If you’re an artist, musician, or developer who mints NFTs:

  • Always use EIP-2981. Don’t rely on custom code.
  • Check which marketplaces list your NFTs. Avoid ones that let buyers disable royalties.
  • Consider minting on chains like Enjin or RARI if you want guaranteed enforcement.
  • Use tools like Nansen or Dune Analytics to track where your NFTs are being sold - and whether royalties are being paid.
  • Join creator collectives pushing for on-chain standards. Change won’t come from one person.

It’s not enough to just mint and hope. You have to be proactive. The blockchain doesn’t protect you - the rules you build into it do.

What’s Next?

The future of NFT royalties isn’t in marketplaces. It’s in the protocol layer. If every blockchain, wallet, and exchange starts treating royalties as non-negotiable - like gas fees or transaction timestamps - then creators finally get the long-term income they deserve.

Until then, the system is broken. And until creators demand better, it will stay that way.

Can NFT royalties be enforced without a blockchain?

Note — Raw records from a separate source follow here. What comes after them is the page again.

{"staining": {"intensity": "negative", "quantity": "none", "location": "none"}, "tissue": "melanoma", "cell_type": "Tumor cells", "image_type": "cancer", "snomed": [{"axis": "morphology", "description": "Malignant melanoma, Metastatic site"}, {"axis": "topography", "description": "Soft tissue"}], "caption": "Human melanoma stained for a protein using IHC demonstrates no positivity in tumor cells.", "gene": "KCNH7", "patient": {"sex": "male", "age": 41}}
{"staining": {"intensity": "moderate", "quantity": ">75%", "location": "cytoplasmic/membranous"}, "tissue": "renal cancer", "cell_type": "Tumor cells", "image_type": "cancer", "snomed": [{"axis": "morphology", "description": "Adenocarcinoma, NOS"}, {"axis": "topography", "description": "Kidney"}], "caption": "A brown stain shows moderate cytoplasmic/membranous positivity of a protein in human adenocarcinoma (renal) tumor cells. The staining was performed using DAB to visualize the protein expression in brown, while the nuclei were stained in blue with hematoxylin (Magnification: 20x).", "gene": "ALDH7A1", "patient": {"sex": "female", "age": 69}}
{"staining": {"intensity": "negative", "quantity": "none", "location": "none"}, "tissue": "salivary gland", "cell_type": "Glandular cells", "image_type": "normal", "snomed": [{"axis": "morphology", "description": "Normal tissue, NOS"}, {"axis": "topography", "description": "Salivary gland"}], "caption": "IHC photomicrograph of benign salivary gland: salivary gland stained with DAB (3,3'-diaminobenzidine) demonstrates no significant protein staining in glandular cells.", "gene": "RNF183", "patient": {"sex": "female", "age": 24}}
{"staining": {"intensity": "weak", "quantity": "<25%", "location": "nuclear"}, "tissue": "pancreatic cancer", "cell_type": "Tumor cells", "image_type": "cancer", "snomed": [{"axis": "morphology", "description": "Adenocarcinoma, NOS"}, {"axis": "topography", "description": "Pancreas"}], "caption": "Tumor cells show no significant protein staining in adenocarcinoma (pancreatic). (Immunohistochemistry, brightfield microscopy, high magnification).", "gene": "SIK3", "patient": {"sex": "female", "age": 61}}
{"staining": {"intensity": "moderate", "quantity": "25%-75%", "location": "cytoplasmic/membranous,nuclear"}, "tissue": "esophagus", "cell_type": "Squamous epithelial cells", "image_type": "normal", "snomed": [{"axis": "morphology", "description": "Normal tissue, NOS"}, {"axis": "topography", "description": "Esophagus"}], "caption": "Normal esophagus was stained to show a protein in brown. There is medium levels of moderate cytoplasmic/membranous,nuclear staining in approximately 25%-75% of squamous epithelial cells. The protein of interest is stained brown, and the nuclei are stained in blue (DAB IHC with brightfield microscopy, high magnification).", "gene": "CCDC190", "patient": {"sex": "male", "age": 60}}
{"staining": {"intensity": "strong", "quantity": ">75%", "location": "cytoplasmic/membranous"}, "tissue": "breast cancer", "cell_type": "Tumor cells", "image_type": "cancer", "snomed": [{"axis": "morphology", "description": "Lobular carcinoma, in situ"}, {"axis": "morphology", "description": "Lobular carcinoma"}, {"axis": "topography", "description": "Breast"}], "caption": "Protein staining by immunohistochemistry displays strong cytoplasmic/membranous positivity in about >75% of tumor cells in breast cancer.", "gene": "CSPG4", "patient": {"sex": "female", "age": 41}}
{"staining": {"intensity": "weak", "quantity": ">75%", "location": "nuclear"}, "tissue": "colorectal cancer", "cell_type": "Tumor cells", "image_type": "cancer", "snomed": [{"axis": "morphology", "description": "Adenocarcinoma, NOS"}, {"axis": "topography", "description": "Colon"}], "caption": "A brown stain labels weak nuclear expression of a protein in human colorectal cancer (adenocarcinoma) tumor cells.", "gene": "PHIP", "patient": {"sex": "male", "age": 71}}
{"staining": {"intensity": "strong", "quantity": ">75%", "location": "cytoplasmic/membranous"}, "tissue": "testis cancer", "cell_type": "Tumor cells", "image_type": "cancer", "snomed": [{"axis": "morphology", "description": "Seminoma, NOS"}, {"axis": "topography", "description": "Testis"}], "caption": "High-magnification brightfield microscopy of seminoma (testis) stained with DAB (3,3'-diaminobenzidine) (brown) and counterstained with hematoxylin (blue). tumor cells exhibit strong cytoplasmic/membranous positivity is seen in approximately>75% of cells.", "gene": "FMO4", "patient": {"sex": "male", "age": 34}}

No. Royalties rely on smart contracts - self-executing code on a blockchain. Off-chain systems, like centralized databases or legal contracts, can’t automatically trigger payments when an NFT is sold. Without the blockchain, royalties become voluntary agreements, which most marketplaces ignore.

Why do some NFT marketplaces ignore royalties?

Marketplaces like Blur ignore royalties to attract traders. Buyers get lower prices because they don’t pay the creator’s cut. The marketplace profits from higher trading volume. It’s a business model built on undercutting creators - and it works, at least in the short term.

Does EIP-2981 guarantee that I’ll get paid?

No. EIP-2981 only provides a standard way to declare royalties. It doesn’t force marketplaces to honor them. Your NFT can have perfect EIP-2981 compliance and still lose royalties if sold on a non-compliant platform. True enforcement requires the blockchain itself to check and reject non-paying transfers.

Can I use EIP-2981 on Solana or other chains?

EIP-2981 is an Ethereum standard. Solana, Polygon, and other chains use different systems. Some have adopted similar royalty logic, but there’s no universal cross-chain standard yet. If you move your NFT off Ethereum, you risk losing royalty enforcement unless the target chain has its own compatible mechanism.

Are there legal risks to enforcing royalties on-chain?

In some countries, smart contracts aren’t legally recognized as binding agreements. Even if your code says "pay 10%," a court might not enforce it. Also, if royalties are enforced too strictly - like blocking all transfers - it could be seen as restricting property rights. Legal clarity is still evolving.